Simple approach to anomaly detection in non-stationary time-series data. Machine learning algorithms are used to predict hourly traffic to the entire GOV.UK domain. Anomalous points are indicted in light blue and are defined as being instances where the model residual is greater than 3σ from the actual number. This is potentially an overly sensitive threshold and is somewhat arbitrary in this instance. Future work will look at comparing this model to other more standard anomaly detection algorithms and the interesting issue of threshold setting.

Numerical Model

As a first attempt a basic model is used which aims to predict future traffic on historical trends. In this instance the model uses 10 lagging components of the time-series to help inform the latest hour forecast. A maximum lag of 72 hours is used here however there is more work needed to quantify the impact of additional values. Three approaches are contrasted in this tool, namely:

Random Forests
Non-parametric method averaged over 10 Forests with 500 trees in each.

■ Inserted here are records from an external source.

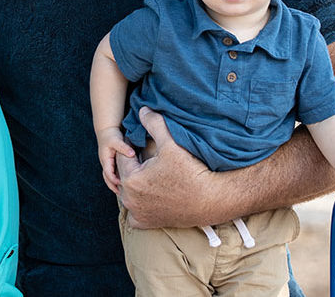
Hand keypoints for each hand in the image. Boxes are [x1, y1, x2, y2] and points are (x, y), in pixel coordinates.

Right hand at [95, 128, 135, 193]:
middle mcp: (106, 163)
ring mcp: (108, 163)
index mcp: (105, 160)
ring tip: (123, 192)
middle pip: (107, 178)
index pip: (108, 174)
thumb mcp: (117, 141)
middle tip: (122, 195)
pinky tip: (124, 182)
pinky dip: (117, 179)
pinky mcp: (112, 162)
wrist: (107, 130)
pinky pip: (114, 173)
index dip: (114, 180)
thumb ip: (124, 148)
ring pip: (110, 177)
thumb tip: (132, 154)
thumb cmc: (111, 135)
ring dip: (115, 184)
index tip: (122, 185)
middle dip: (113, 186)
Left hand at [116, 107, 215, 228]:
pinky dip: (138, 204)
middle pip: (124, 175)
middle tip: (149, 159)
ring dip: (134, 184)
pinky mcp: (146, 224)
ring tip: (151, 174)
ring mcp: (137, 213)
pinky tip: (149, 195)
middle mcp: (129, 199)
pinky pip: (134, 212)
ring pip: (128, 192)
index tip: (144, 145)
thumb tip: (141, 110)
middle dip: (133, 166)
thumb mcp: (171, 144)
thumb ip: (153, 124)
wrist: (212, 200)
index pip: (122, 157)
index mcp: (131, 179)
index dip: (132, 148)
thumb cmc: (191, 172)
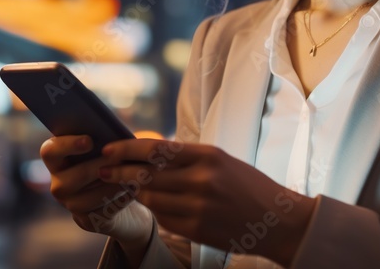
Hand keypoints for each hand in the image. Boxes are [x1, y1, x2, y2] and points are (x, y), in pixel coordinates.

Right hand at [40, 135, 154, 245]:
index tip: (89, 140)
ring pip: (90, 197)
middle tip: (120, 158)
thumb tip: (113, 135)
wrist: (124, 198)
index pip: (50, 151)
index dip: (67, 145)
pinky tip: (134, 191)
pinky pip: (104, 211)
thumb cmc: (113, 164)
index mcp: (58, 160)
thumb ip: (103, 141)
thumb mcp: (107, 150)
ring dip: (113, 185)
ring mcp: (71, 205)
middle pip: (74, 176)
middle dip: (99, 166)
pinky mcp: (87, 221)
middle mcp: (59, 184)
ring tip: (132, 176)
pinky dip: (121, 200)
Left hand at [99, 139, 317, 266]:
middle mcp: (201, 180)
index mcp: (207, 156)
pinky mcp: (195, 230)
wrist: (277, 221)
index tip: (109, 149)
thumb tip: (148, 153)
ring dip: (133, 192)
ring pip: (150, 197)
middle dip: (119, 172)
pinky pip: (163, 217)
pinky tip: (150, 203)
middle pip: (146, 175)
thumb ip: (187, 158)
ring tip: (123, 185)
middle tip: (102, 169)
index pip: (155, 150)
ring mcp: (197, 208)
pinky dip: (153, 209)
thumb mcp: (221, 161)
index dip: (127, 149)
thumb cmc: (249, 186)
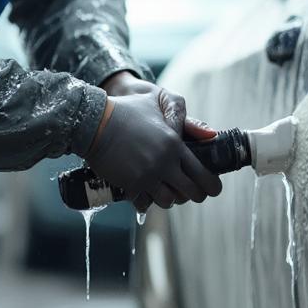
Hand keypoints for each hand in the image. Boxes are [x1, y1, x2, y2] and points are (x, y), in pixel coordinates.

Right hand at [88, 79, 221, 208]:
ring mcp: (147, 176)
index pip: (202, 172)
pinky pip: (145, 204)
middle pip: (191, 192)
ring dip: (167, 198)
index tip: (213, 189)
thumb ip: (185, 119)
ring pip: (169, 201)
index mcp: (174, 143)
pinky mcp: (130, 185)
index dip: (211, 185)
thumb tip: (212, 135)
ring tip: (163, 190)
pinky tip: (143, 194)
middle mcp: (164, 162)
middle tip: (190, 195)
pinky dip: (145, 202)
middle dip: (194, 195)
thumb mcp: (159, 103)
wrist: (94, 122)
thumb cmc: (127, 109)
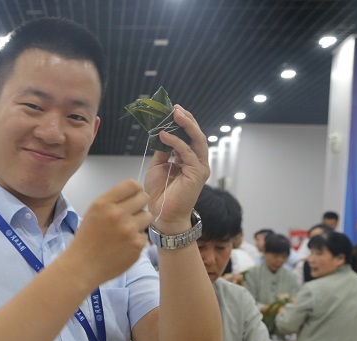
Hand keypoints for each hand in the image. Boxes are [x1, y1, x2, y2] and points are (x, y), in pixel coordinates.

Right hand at [67, 179, 150, 287]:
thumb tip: (136, 194)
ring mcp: (129, 230)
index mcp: (104, 203)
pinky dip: (137, 239)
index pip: (132, 184)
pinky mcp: (137, 245)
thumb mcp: (93, 212)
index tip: (133, 197)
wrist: (82, 266)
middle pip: (144, 198)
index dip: (136, 190)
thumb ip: (113, 201)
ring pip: (148, 216)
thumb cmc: (86, 239)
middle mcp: (117, 214)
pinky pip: (145, 235)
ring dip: (140, 222)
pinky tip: (124, 245)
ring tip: (127, 231)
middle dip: (140, 204)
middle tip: (133, 214)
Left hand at [143, 105, 209, 233]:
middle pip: (196, 135)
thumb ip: (162, 152)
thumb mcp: (157, 167)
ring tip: (174, 114)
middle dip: (186, 120)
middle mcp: (197, 162)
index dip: (181, 123)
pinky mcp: (197, 173)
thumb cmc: (160, 194)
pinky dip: (175, 142)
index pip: (188, 136)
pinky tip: (164, 135)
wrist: (163, 215)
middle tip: (175, 108)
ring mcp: (199, 167)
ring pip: (197, 140)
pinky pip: (187, 152)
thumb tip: (161, 134)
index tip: (171, 110)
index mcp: (188, 159)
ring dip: (185, 125)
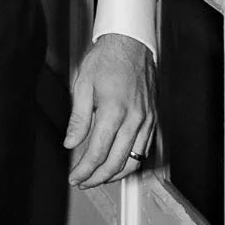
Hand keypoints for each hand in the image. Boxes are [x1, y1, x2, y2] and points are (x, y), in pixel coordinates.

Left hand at [65, 32, 156, 188]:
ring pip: (134, 161)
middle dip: (97, 177)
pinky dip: (130, 162)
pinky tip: (118, 164)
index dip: (84, 169)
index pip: (98, 152)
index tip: (74, 177)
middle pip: (117, 162)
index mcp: (114, 110)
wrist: (131, 43)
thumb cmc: (107, 59)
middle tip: (83, 182)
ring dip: (115, 174)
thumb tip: (70, 143)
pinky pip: (144, 150)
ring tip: (98, 177)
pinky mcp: (153, 119)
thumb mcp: (83, 84)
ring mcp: (147, 120)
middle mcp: (134, 119)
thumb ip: (78, 118)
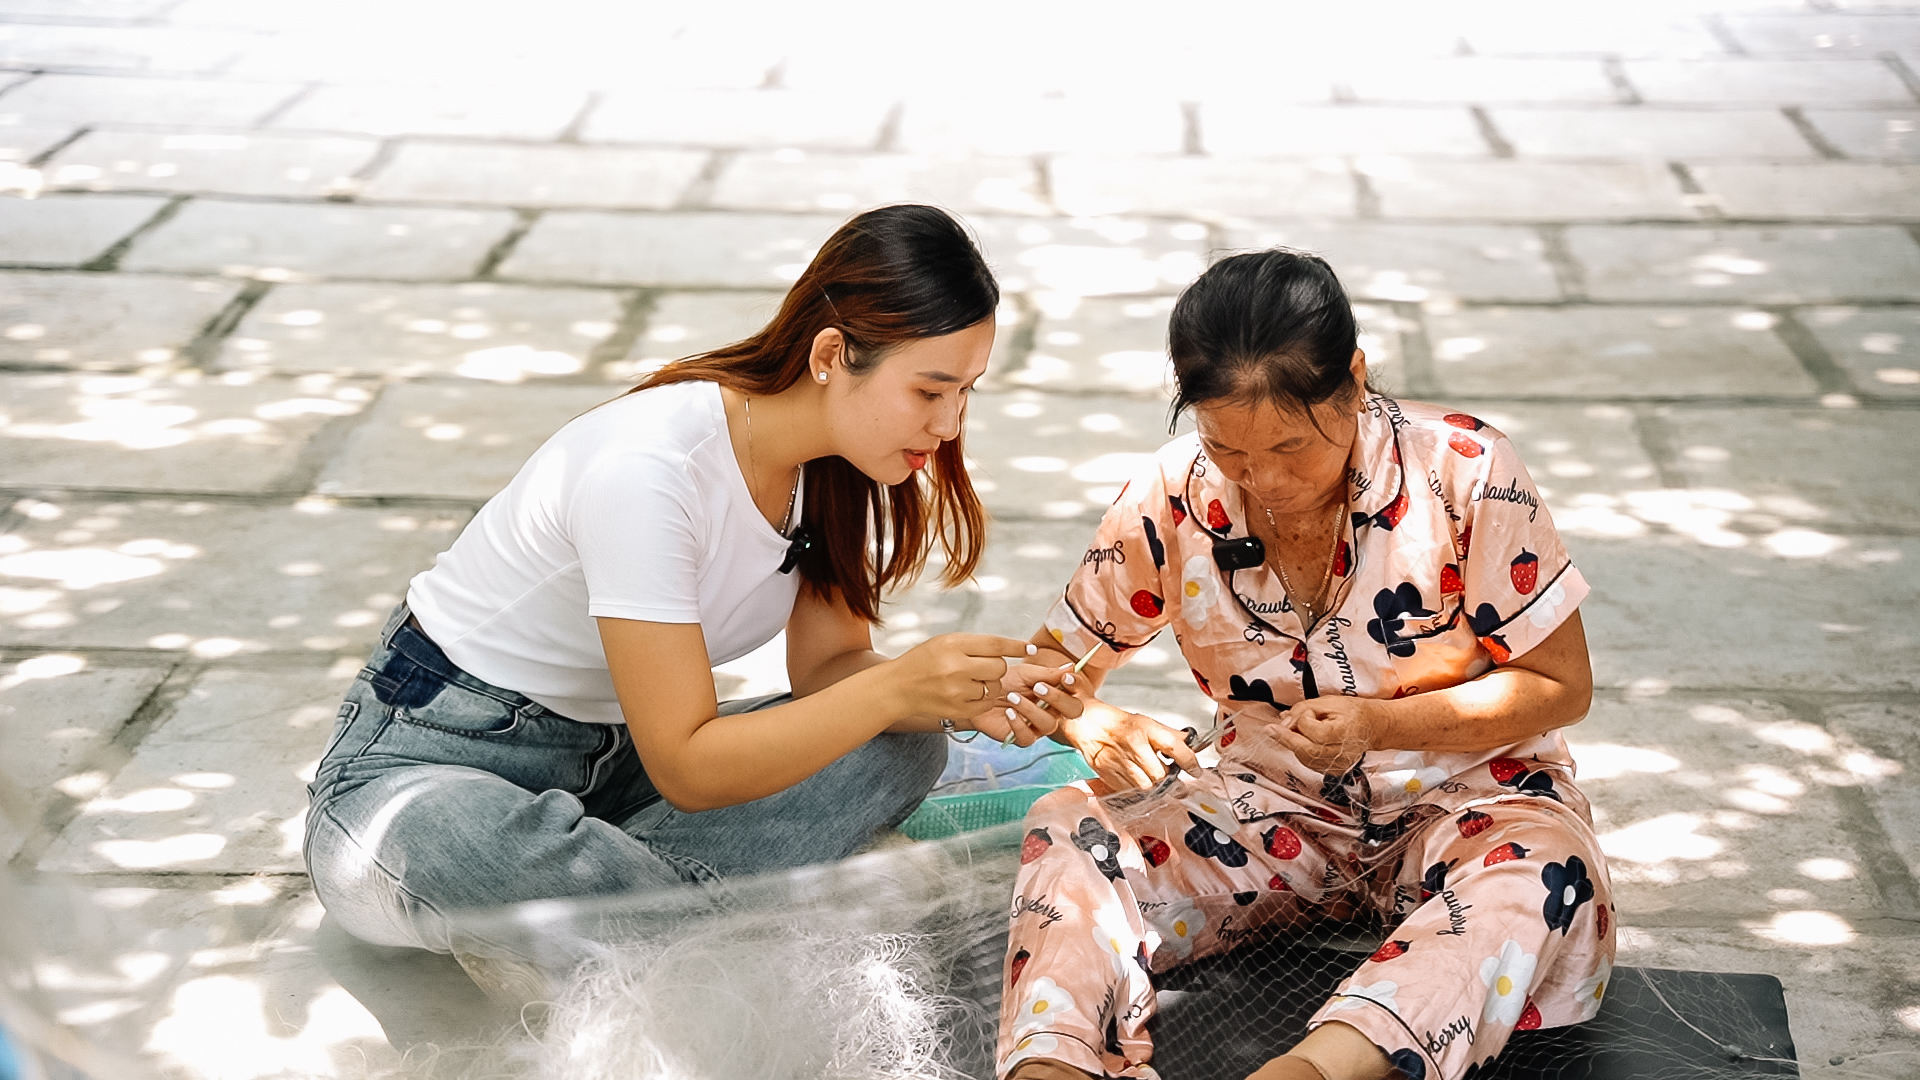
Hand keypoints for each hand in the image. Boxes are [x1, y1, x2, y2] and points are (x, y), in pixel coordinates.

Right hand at [890, 633, 1036, 724]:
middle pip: (999, 667)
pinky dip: (983, 699)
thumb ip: (974, 644)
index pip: (994, 644)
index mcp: (953, 645)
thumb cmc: (925, 660)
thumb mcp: (945, 642)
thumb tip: (1008, 648)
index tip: (1029, 648)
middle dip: (996, 667)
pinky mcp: (958, 709)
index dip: (1015, 646)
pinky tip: (969, 693)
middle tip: (982, 667)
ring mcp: (956, 691)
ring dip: (989, 684)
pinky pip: (986, 704)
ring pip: (994, 687)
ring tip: (970, 681)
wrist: (899, 687)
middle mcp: (955, 667)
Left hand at [958, 662, 1079, 746]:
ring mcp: (1037, 726)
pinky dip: (1019, 724)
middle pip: (1071, 712)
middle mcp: (1051, 711)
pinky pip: (1028, 737)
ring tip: (1013, 697)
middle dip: (1058, 699)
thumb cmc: (1004, 682)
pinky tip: (1009, 712)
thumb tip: (1071, 667)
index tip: (1066, 678)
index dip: (1075, 686)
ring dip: (1031, 710)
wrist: (980, 693)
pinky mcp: (1021, 738)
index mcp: (1055, 694)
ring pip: (1048, 724)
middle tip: (1039, 687)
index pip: (1075, 693)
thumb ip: (1048, 674)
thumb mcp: (1026, 673)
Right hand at [1055, 693, 1199, 790]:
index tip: (1196, 770)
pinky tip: (1140, 781)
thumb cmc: (1118, 724)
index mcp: (1145, 729)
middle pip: (1160, 775)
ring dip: (1156, 788)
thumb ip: (1170, 734)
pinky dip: (1139, 790)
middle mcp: (1133, 746)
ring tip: (1157, 781)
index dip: (1189, 761)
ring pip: (1147, 787)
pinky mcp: (1109, 775)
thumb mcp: (1147, 722)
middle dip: (1171, 781)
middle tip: (1177, 782)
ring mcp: (1120, 763)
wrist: (1087, 724)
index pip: (1173, 746)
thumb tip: (1192, 743)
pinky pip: (1131, 791)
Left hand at [1272, 696, 1385, 775]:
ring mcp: (1338, 765)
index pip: (1310, 729)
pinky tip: (1303, 742)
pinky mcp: (1334, 770)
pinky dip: (1302, 752)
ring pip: (1304, 758)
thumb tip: (1283, 721)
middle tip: (1271, 729)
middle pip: (1304, 749)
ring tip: (1292, 732)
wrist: (1374, 726)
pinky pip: (1310, 764)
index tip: (1309, 711)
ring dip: (1293, 745)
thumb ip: (1303, 709)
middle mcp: (1341, 753)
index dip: (1304, 718)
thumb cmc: (1353, 712)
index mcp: (1342, 733)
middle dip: (1285, 738)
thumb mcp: (1328, 702)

This aggregation is performed to account for the inherent randomness of the algorithm which leads to fluctuations in fit quality (MSE).

Neural Networks
A feed-forward multilayer perceptron with 40 neurons and a single output layer (mapping from the 10 lag inputs). Work on optimising architecture of the network is ongoing focussing on neuron number and hidden layers.

Linear Regression
The most standard approach which does not allow for non-linear interactions. The lagging components are individually weighted during the training stage and remain fixed on the week-long test data.

Anomaly Heatmap

While the top two charts show the complete hourly GOV.UK traffic over the period of a week, the bottom tiled heatmap is an attempt to highlight anomalies at the individual page level. Clearly an anomaly in the aggregate traffic may not be attributable to a single page however the distribution of pageviews across the hosted content is 'top-heavy'. This means that a significant proportion of traffic can be explained by a specific small set of themes such as those relating to jobs, visas, passports, pensions, bank holidays etc.

The heatmap shows the last 24 hours across the top 25 most popular pages. The colour of each tile shows how accurate the model has been in predicting the pageviews at that point in time. This map can be viewed as a condensed version of the residual plot and is an attempt at aiding pattern detection across a large range of individual pages. It is important to note that new models are trained for each specific page as their pageview profiles are often surprisingly diverse. A consequence of this is that the linear model is displayed here due to time constraints of bootstrapping the Random Forest approach. This is an area for further work.